A great deal of convention deals with the handling of **paths**. Paths are
stored internally—in the database, for instance—as byte strings (i.e., ``bytes``
instead of ``str`` in Python 3). This is because POSIX operating systems’ path
names are only reliably usable as byte strings—operating systems typically
recommend but do not require that filenames use a given encoding, so violations
of any reported encoding are inevitable. On Windows, the strings are always
encoded with UTF-8; on Unix, the encoding is controlled by the filesystem. Here
are some guidelines to follow:

- If you have a Unicode path or you’re not sure whether something is Unicode or
not, pass it through ``bytestring_path`` function in the ``beets.util`` module
to convert it to bytes.
- Pass every path name through the ``syspath`` function (also in ``beets.util``)
before sending it to any *operating system* file operation (``open``, for
example). This is necessary to use long filenames (which, maddeningly, must be
Unicode) on Windows. This allows us to consistently store bytes in the
database but use the native encoding rule on both POSIX and Windows.
- Similarly, the ``displayable_path`` utility function converts bytestring paths
to a Unicode string for displaying to the user. Every time you want to print
out a string to the terminal or log it with the ``logging`` module, feed it
through this function.
Historically, this chapter recommended the utilities ``syspath()``,
``normpath()``, ``bytestring_path()``, and ``displayable_path()`` for handling
file paths in Beets. These ensured consistent behavior across Linux, macOS, and
Windows before Python’s ``pathlib`` offered a unified and reliable API.

- ``syspath()`` worked around Windows Unicode and long-path issues by converting
to a system-safe string (adding the ``\\?\`` prefix where needed). Modern
Python (≥3.6) handles this automatically through its wide-character APIs.
- ``normpath()`` normalized slashes and removed ``./`` or ``..`` parts but did
not expand ``~``. It was used mainly for paths from user input or config
files.
- ``bytestring_path()`` converted paths to ``bytes`` for storage in the database.
Paths in the database are still stored as bytes today, though there are plans
to eventually store ``pathlib.Path`` objects directly.
- ``displayable_path()`` converted byte paths to Unicode for display or logging.
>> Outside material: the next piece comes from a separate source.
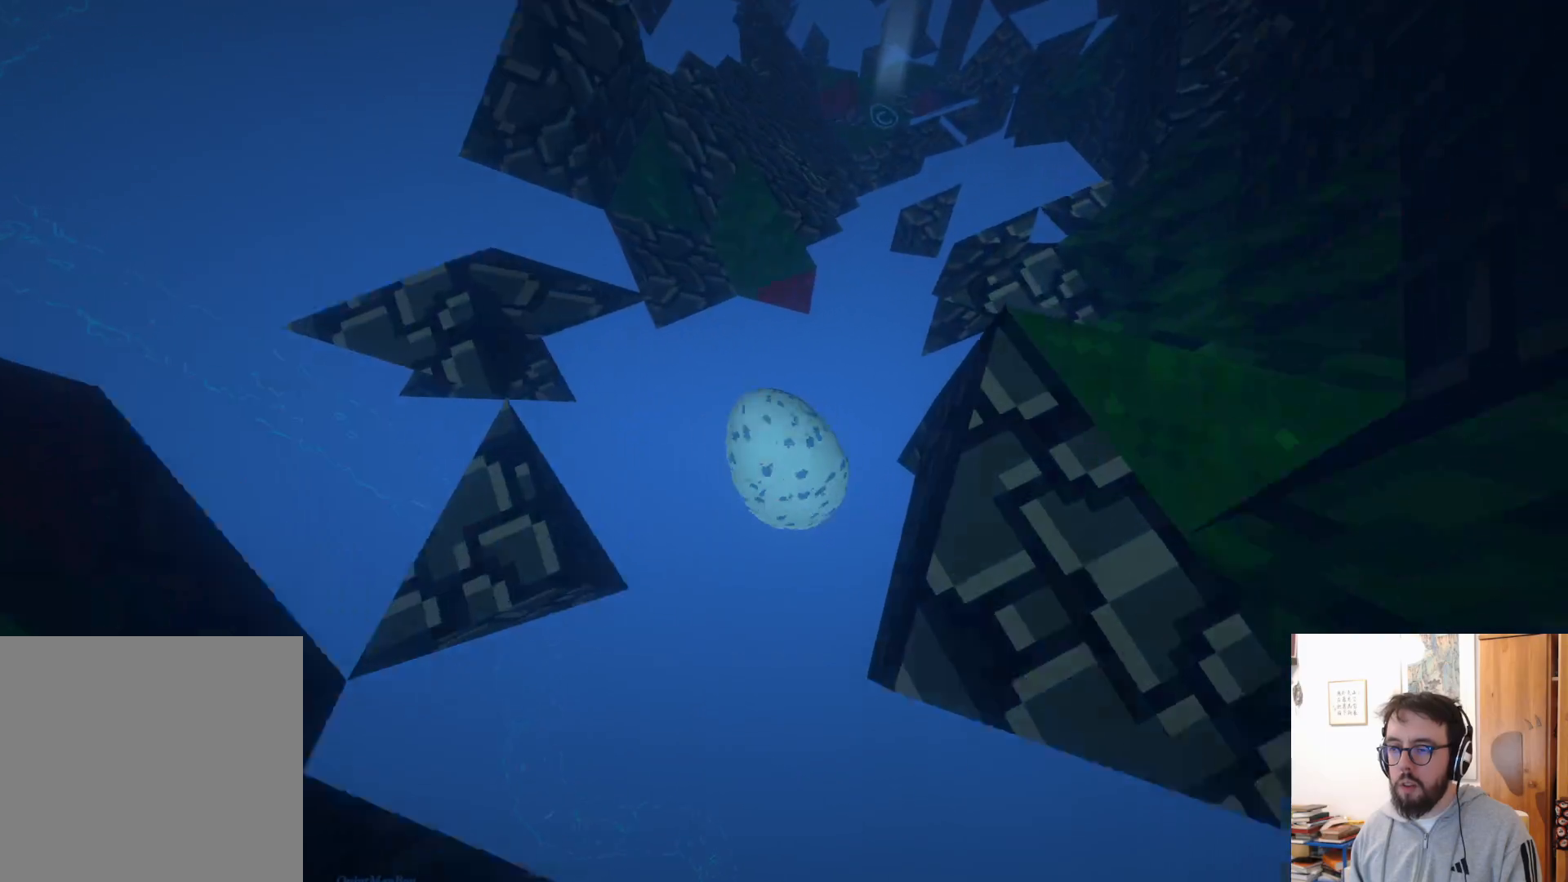
{"buttons": ["B"], "left_stick": "down", "right_stick": "center", "events": [[200, "A", "up"], [400, "left_stick", "down"], [417, "B", "down"]]}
These utilities remain safe to use when maintaining older code, but new code
and refactors should prefer ``pathlib.Path``:

- Use the ``.filepath`` property on ``Item`` and ``Album`` to access paths as
``pathlib.Path``. This replaces ``displayable_path(item.path)``.
- Normalize or expand paths using ``Path(...).expanduser().resolve()``, which
correctly expands ``~`` and resolves symlinks.
- Cross-platform details like path separators, Unicode handling, and long-path
support are handled automatically by ``pathlib``.

Examples
--------

Old style::

displayable_path(item.path)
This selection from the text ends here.